## Entries provided
- Opening Delimiter -

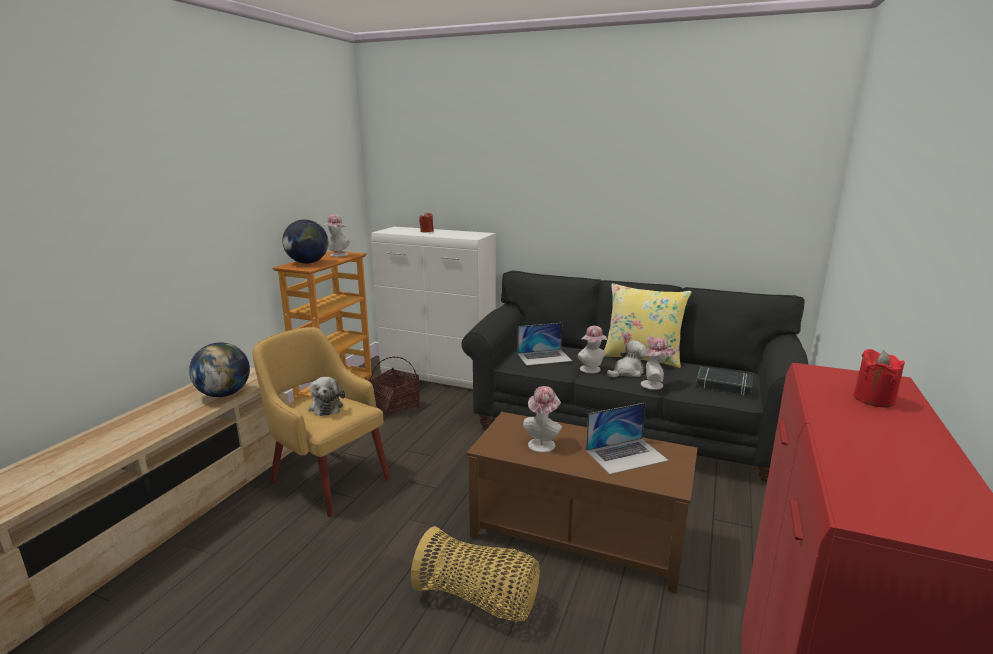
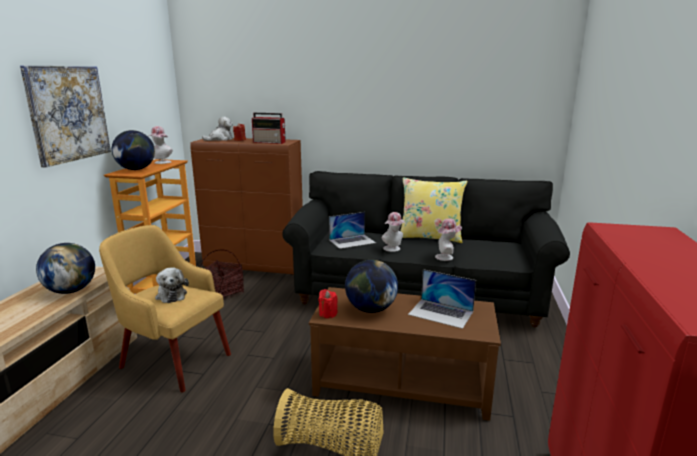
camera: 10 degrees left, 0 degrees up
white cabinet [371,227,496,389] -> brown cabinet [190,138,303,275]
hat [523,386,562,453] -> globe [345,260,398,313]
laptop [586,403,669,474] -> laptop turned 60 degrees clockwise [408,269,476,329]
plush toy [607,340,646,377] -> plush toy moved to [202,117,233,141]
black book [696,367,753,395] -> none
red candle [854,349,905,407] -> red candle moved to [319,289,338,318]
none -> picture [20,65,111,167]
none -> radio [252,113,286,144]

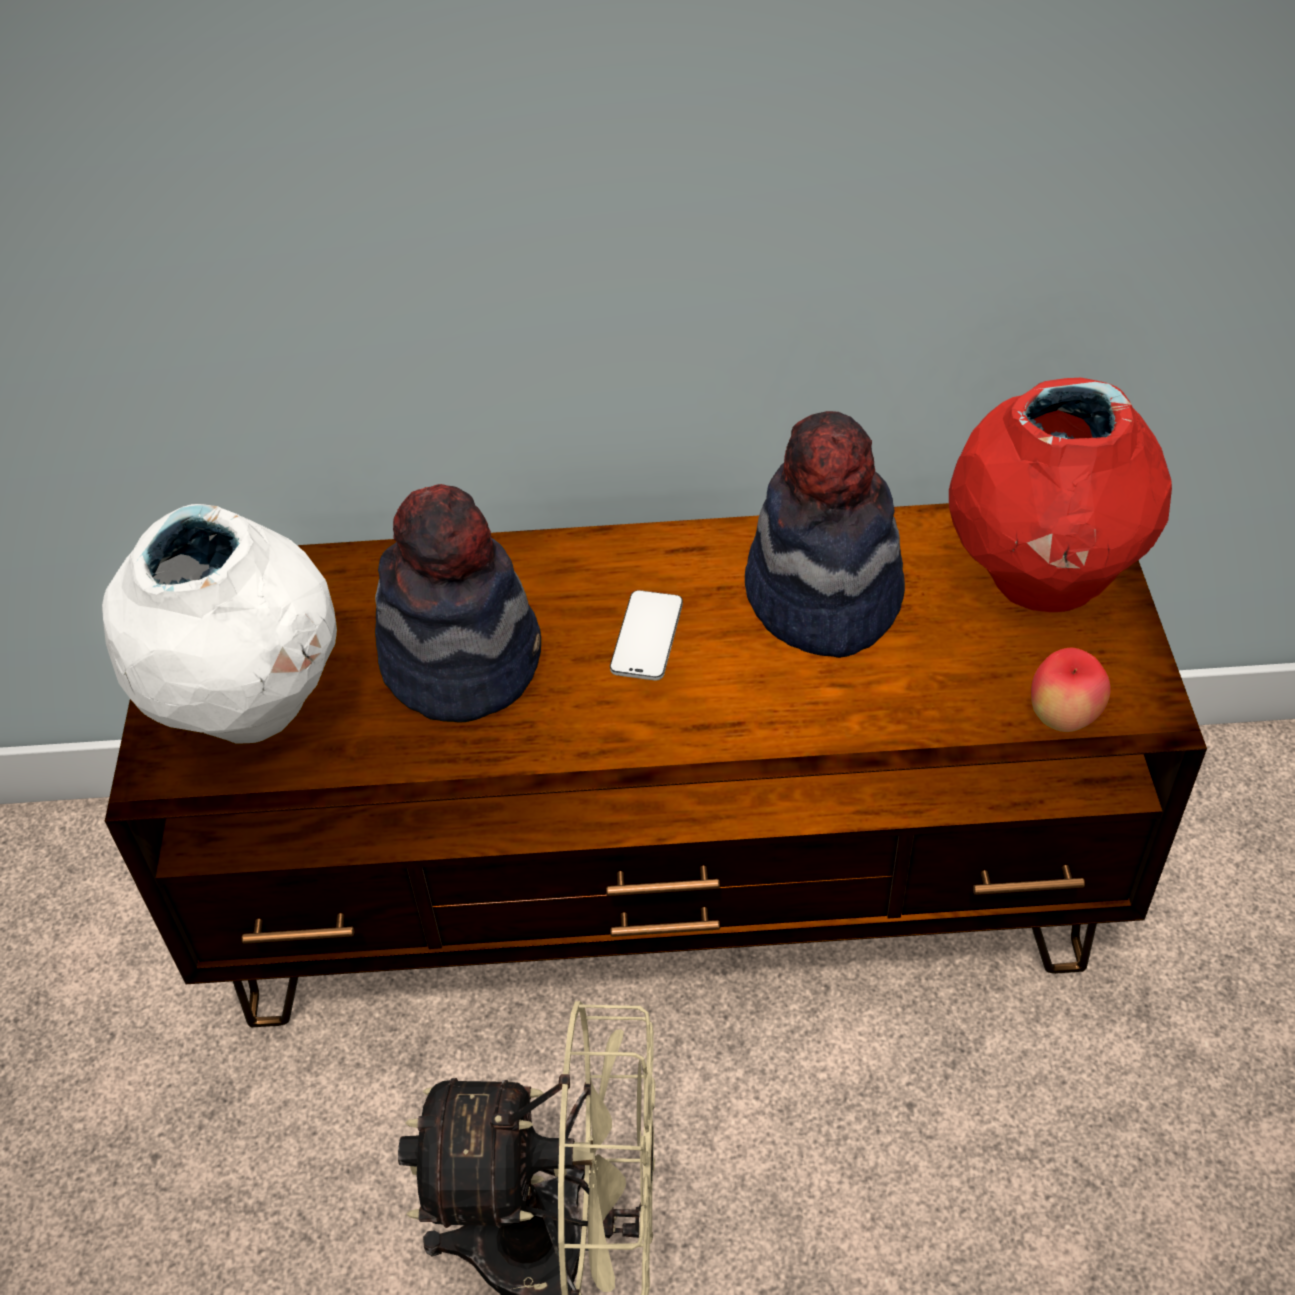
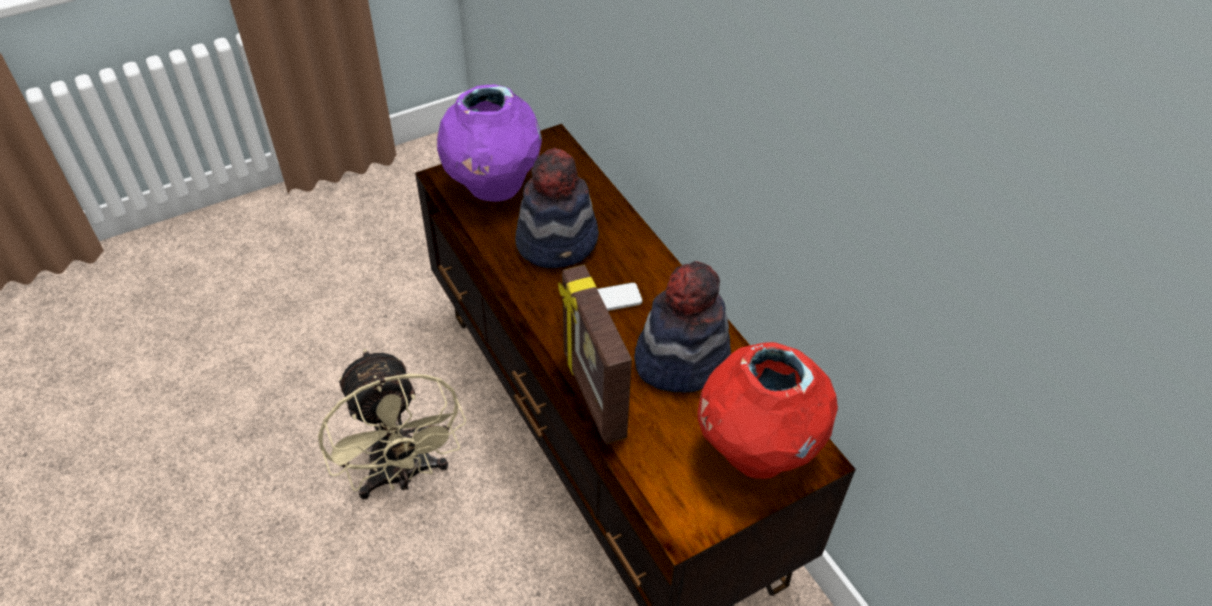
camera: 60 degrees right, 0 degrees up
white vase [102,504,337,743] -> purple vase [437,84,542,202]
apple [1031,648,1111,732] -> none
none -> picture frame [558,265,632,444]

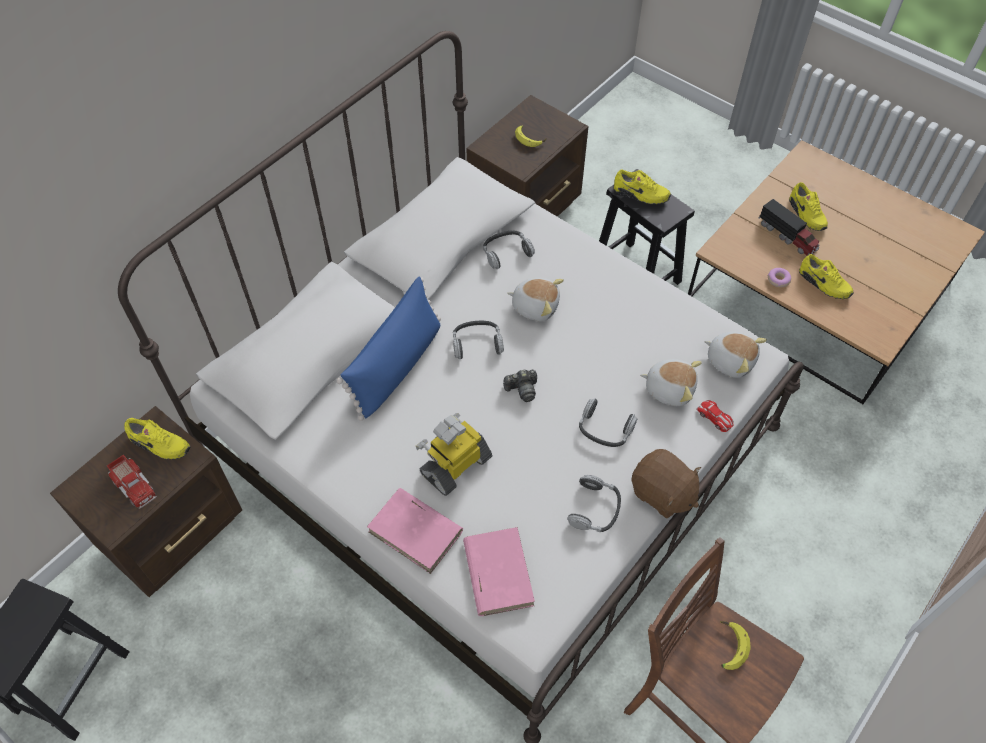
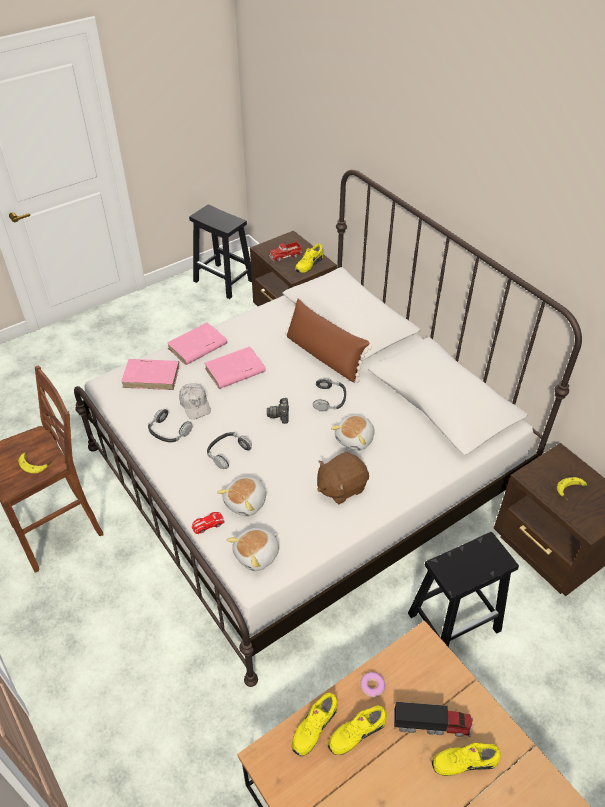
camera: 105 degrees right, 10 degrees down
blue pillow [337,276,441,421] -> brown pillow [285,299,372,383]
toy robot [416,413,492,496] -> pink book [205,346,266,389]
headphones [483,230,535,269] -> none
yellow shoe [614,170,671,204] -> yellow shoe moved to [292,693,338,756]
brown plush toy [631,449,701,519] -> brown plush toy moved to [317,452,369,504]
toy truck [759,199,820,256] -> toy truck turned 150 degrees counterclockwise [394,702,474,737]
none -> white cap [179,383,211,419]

- Closing Delimiter -
- Opening Delimiter -

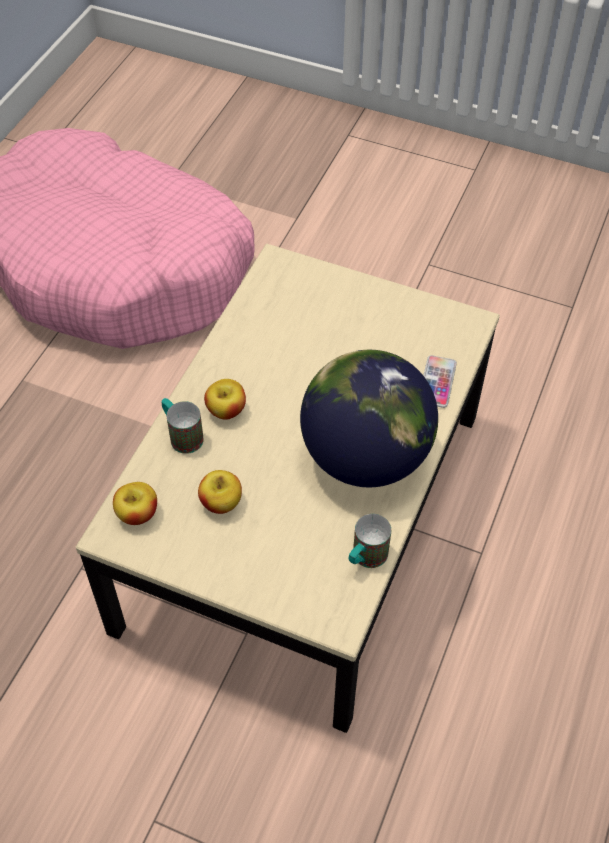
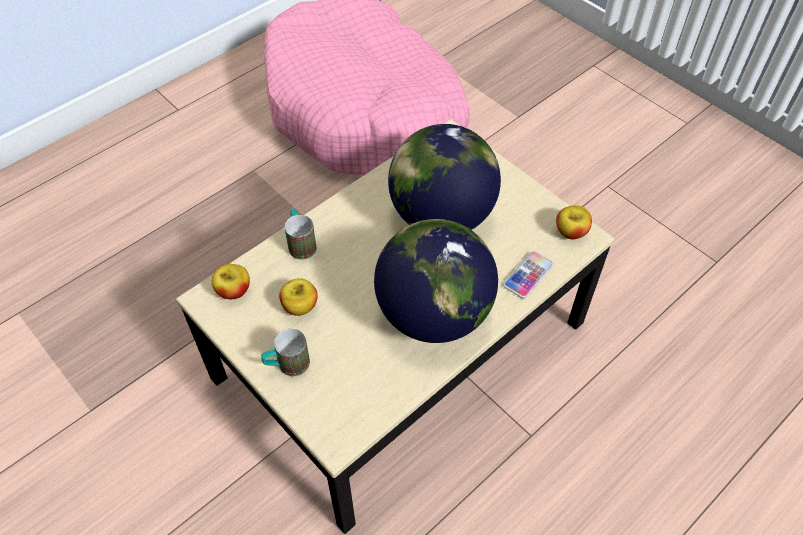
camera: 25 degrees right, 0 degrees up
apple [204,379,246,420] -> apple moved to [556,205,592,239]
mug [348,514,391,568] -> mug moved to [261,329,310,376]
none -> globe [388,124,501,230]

- Closing Delimiter -
- Opening Delimiter -

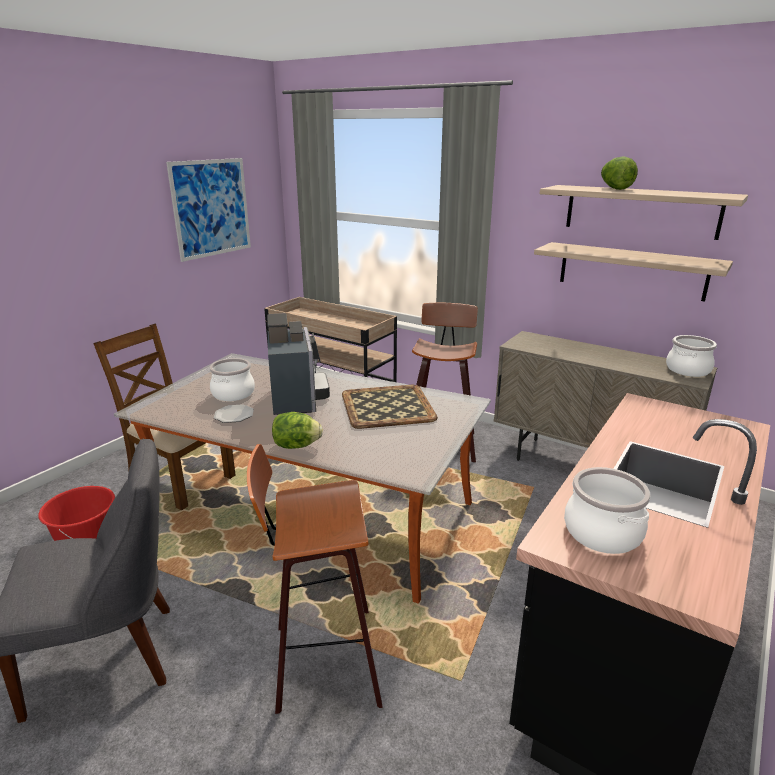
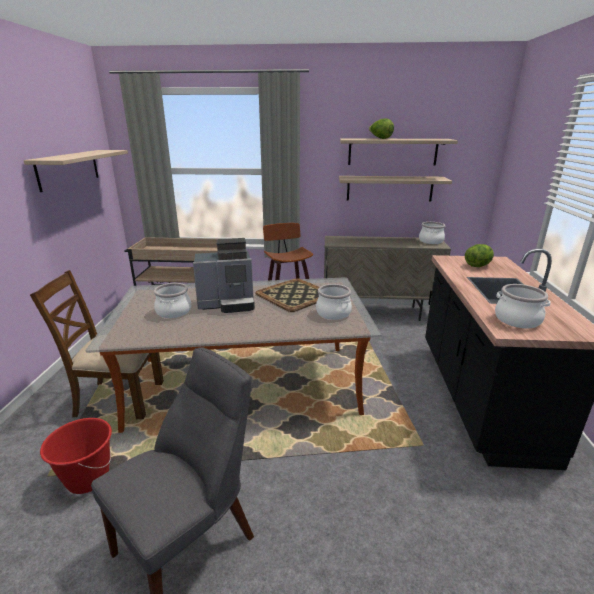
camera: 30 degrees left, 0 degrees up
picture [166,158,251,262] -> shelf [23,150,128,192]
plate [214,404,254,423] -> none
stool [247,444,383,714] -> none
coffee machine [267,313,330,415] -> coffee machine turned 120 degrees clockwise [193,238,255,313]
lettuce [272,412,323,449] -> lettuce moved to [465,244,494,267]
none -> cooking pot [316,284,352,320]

- Closing Delimiter -

## To do
Your answer should be only a number: how many lines in the records hold the word "left".

## Output below
2